While this is conjecture and no factual evidence can be determined from the data collected it could become a problem in the future and a legitimate cause for privacy concerns.
Who can access my data?
Your supplier will automatically be able to access your energy usage data and they’ll use it to calculate your bills.
The new network will mean that third party companies, once registered to the DCC and approved, will have access to smart meter data.
Who will use my data?
For companies to access any information to begin with, they will have to apply to be registered as a ‘user’ and the only way of communicating with a DCC smart meter device is to become a user.
Certain types of energy industry participants, including domestic energy suppliers and network operators are obliged to become users.
Other companies must also become a user if they wish to communicate with a DCC smart metering device, for example, to get a history of a customer’s consumption or details of their current tariff.
Using this network should mean suppliers avoid the complexity and duplicated costs of installing their own networks.
Crucially, customers MUST consent to having their data used by third party providers – it is set to be an opt-in scheme.
The Department for Business, Energy and Industrial Strategy has sought to reassure households worried about the new framework.
A spokesman said: ‘Smart meters are helping people track how much they are spending on gas and electricity so they can save money.
‘They are part of an essential upgrade to our national infrastructure that will help the country transition to a cleaner and more efficient energy system.
‘Households have control over who can access their detailed energy consumption data and for what purposes as energy suppliers are subject to a strict data access framework.’
Will my data be safe?
Energy suppliers are subject to GDPR data protection legislation, breaches of which could lead to fines of up to €20million or 4 per cent annual turnover – whichever is higher.
The DCC is claiming that this data collection could actually improve things for customers, allowing for more suitable and tailored pricing of tariffs for customers based on how and when they use energy.
The DCC website says: ‘With improved insight into consumption patterns provided by online smart meter reporting, new saving opportunities can be identified and pursued.
‘In addition, the smart meter could be used as a platform to launch new smart energy services and product offerings.’
Devices: Smart meters are supposed to help customers understand their energy billing better
Should I give permission for my data to be used?
After customers have given permission, in the first instance, it is likely the data will be used to make switching supplier smoother.
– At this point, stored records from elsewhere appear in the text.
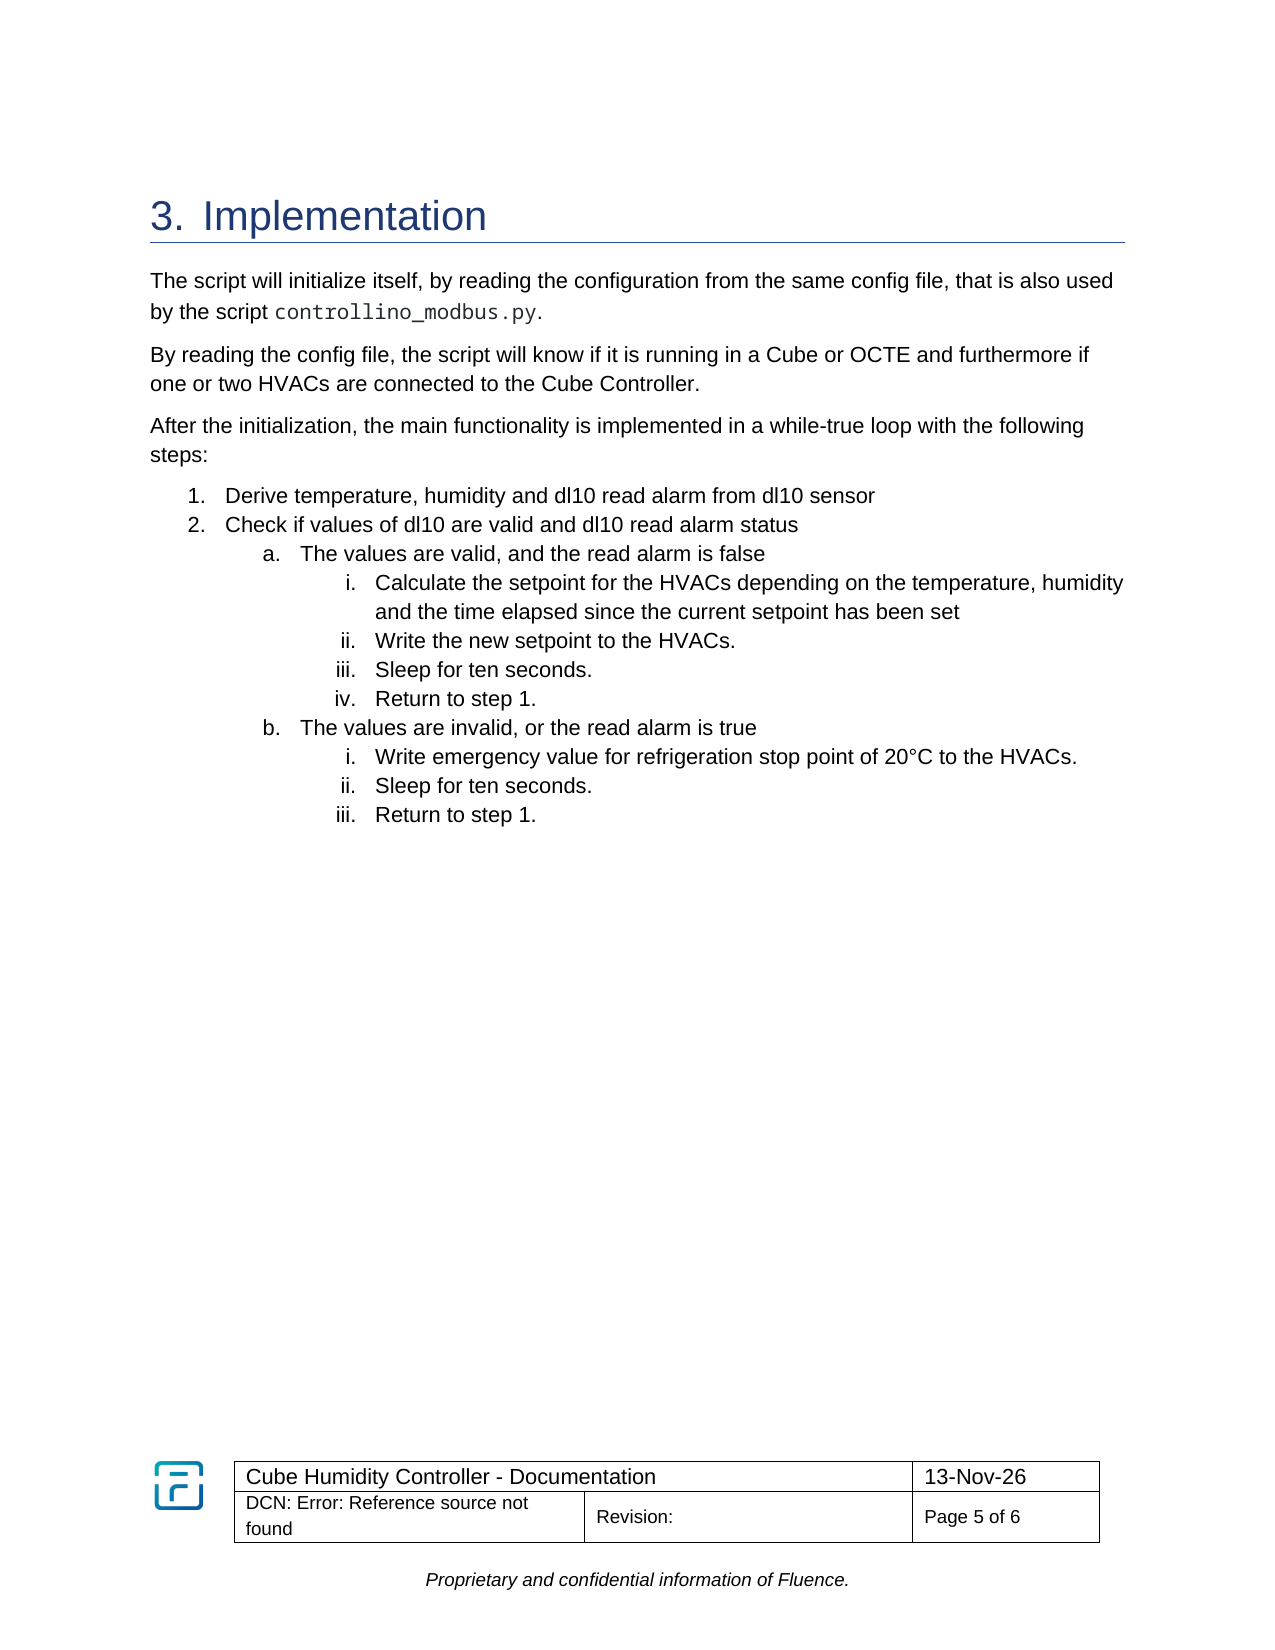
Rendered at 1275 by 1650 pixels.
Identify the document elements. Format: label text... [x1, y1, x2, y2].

list Calculate the setpoint for the HVACs depending on the temperature, humidity and the time elapsed since the current setpoint has been set [356, 570, 1125, 624]
list The values are invalid, or the read alarm is true [262, 715, 1125, 740]
list Write emergency value for refrigeration stop point of 20°C to the HVACs. [356, 744, 1125, 769]
text After the initialization, the main functionality is implemented in a while-true loop with the following steps: [150, 413, 1125, 467]
list Return to step 1. [356, 686, 1125, 711]
list The values are valid, and the read alarm is false [262, 541, 1125, 566]
list Sleep for ten seconds. [356, 657, 1125, 682]
list Sleep for ten seconds. [356, 773, 1125, 798]
list Check if values of dl10 are valid and dl10 read alarm status [187, 512, 1125, 537]
list Return to step 1. [356, 802, 1125, 827]
list Derive temperature, humidity and dl10 read alarm from dl10 sensor [187, 483, 1125, 508]
subtitle Implementation [150, 192, 1125, 242]
list Write the new setpoint to the HVACs. [356, 628, 1125, 653]
text The script will initialize itself, by reading the configuration from the same config file, that is also used by the script controllino_modbus.py. [150, 268, 1125, 326]
picture [154, 1460, 204, 1511]
text By reading the config file, the script will know if it is running in a Cube or OCTE and furthermore if one or two HVACs are connected to the Cube Controller. [150, 342, 1125, 396]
Currently the system for doing so is plagued with difficulties.
The new data handover would also mean that customers will no longer have to submit meter readings; providers can simply pull the information from the DCC’s database and bill the consumer accordingly.
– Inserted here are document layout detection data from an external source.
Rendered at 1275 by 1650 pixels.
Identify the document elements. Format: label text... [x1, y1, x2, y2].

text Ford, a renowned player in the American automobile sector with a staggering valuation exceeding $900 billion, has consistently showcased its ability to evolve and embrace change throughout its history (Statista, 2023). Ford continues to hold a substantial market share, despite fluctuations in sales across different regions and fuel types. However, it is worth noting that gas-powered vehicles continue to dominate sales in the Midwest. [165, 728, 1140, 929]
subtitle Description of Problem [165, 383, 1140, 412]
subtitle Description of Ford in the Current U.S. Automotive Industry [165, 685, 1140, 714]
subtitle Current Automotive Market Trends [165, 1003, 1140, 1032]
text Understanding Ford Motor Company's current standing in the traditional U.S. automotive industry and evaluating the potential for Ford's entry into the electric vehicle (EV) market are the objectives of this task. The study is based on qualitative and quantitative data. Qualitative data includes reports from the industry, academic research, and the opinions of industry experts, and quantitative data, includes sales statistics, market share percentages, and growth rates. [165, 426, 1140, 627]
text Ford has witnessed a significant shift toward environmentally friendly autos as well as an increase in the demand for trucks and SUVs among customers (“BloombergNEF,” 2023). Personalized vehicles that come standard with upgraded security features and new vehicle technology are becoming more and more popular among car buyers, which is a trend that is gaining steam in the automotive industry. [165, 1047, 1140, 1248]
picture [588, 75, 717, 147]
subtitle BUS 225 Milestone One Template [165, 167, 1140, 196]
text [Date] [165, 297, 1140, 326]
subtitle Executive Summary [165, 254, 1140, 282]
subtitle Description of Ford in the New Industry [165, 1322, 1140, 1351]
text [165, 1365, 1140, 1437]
Your data could also be used to tailor and recommend specific deals specific to you.
For those who find it a pain to submit meter readings or are having trouble switching supplier and therefore spending more money than necessary, this will come as welcome news.
However, many others will be concerned about whether the offers tailored for them are genuinely the best ones for them.
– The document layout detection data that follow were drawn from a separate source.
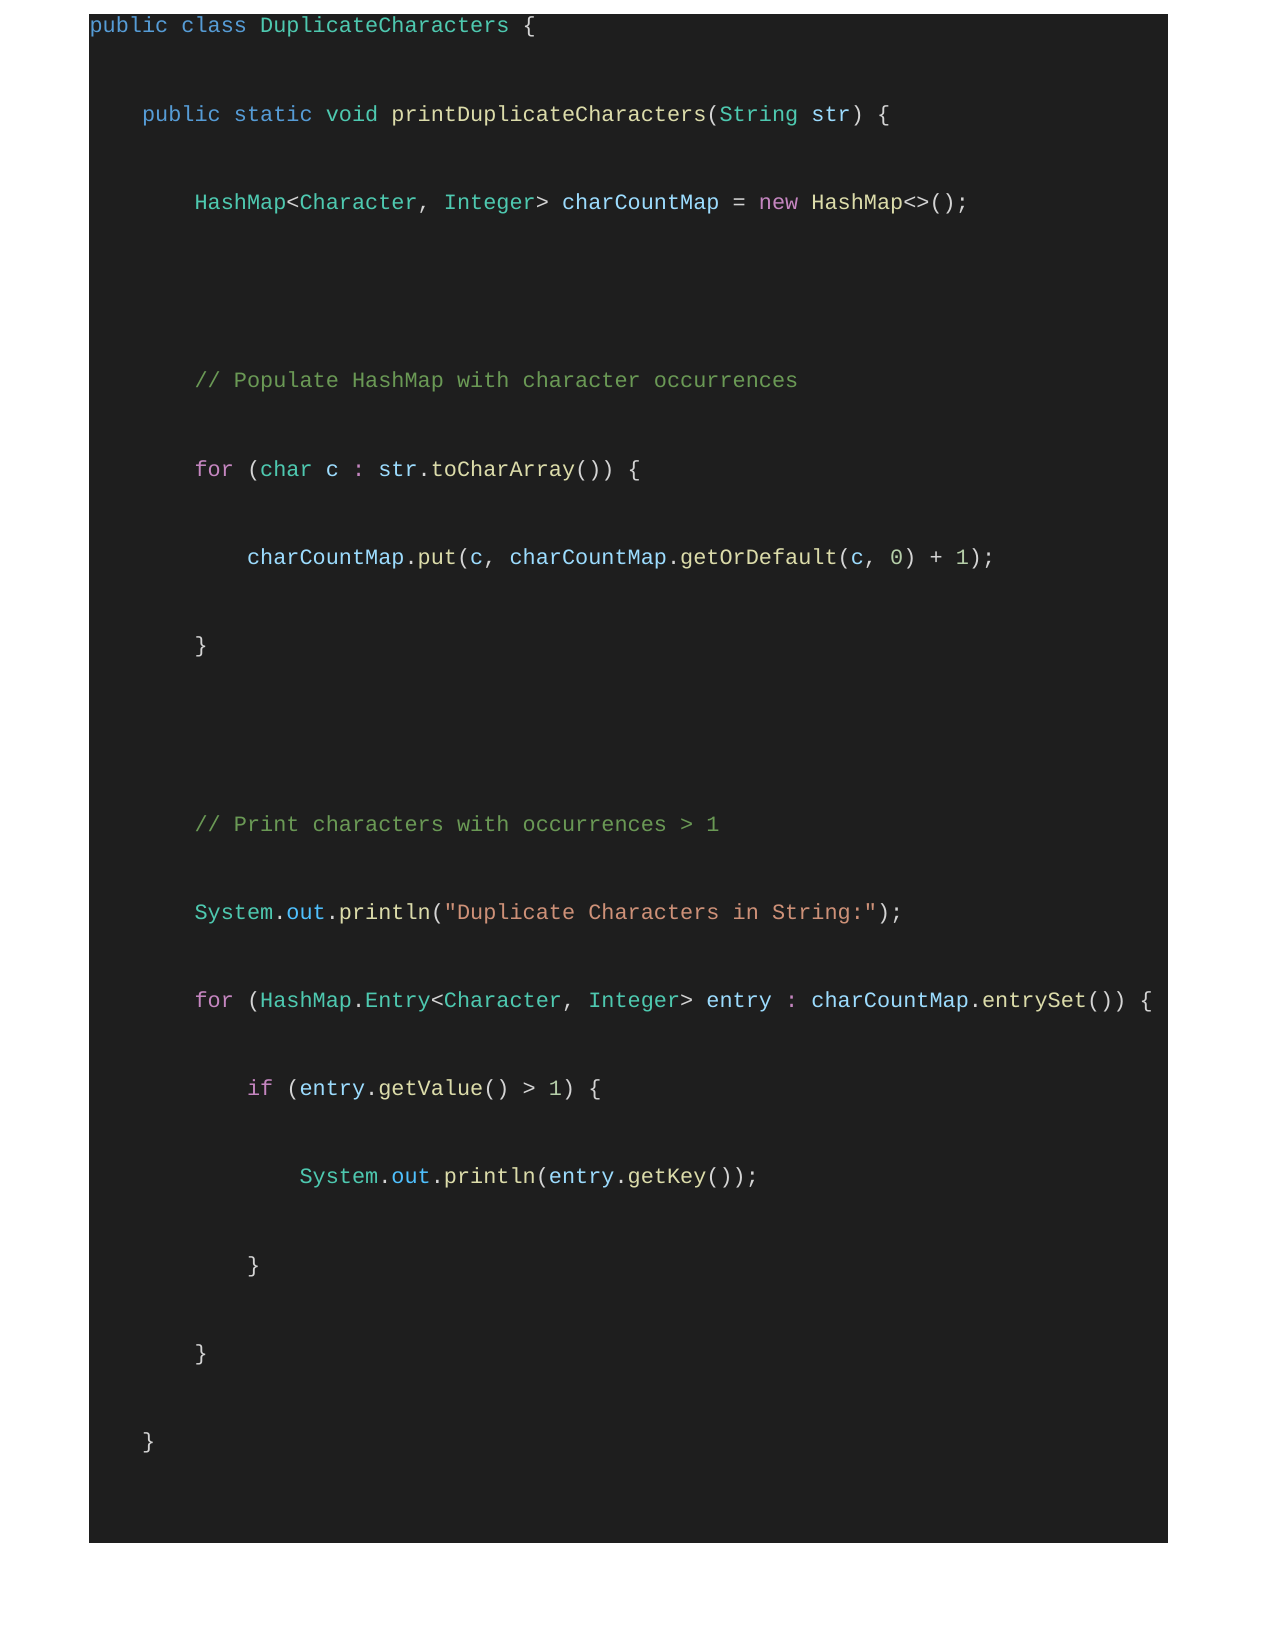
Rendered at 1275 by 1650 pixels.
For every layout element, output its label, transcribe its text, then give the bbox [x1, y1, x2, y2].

text for (char c : str.toCharArray()) { [89, 458, 1168, 483]
text } [89, 634, 1168, 659]
text // Populate HashMap with character occurrences [89, 369, 1168, 394]
text System.out.println("Duplicate Characters in String:"); [89, 901, 1168, 926]
text } [89, 1430, 1168, 1455]
text HashMap<Character, Integer> charCountMap = new HashMap<>(); [89, 191, 1168, 216]
text public class DuplicateCharacters { [89, 14, 1168, 39]
text System.out.println(entry.getKey()); [89, 1166, 1168, 1191]
text } [89, 1254, 1168, 1279]
text if (entry.getValue() > 1) { [89, 1077, 1168, 1102]
text } [89, 1342, 1168, 1367]
text charCountMap.put(c, charCountMap.getOrDefault(c, 0) + 1); [89, 546, 1168, 571]
text public static void printDuplicateCharacters(String str) { [89, 103, 1168, 128]
text // Print characters with occurrences > 1 [89, 813, 1168, 838]
text for (HashMap.Entry<Character, Integer> entry : charCountMap.entrySet()) { [89, 989, 1168, 1014]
Robert Cheesewright, director of corporate affairs at Smart Energy GB, said: ‘The only data contained in a smart meter is your energy information. How this data is used is strictly regulated.
‘You control your data and energy suppliers cannot use it for marketing purposes without your express consent.
‘Getting a smart meter is a vital step we can all take in upgrading our national network, making better use of cheaper renewable energy and tackling the causes of climate change.’
There is a list of suppliers that are already in the process of becoming a user and This is Money has asked the DCC to provide this information.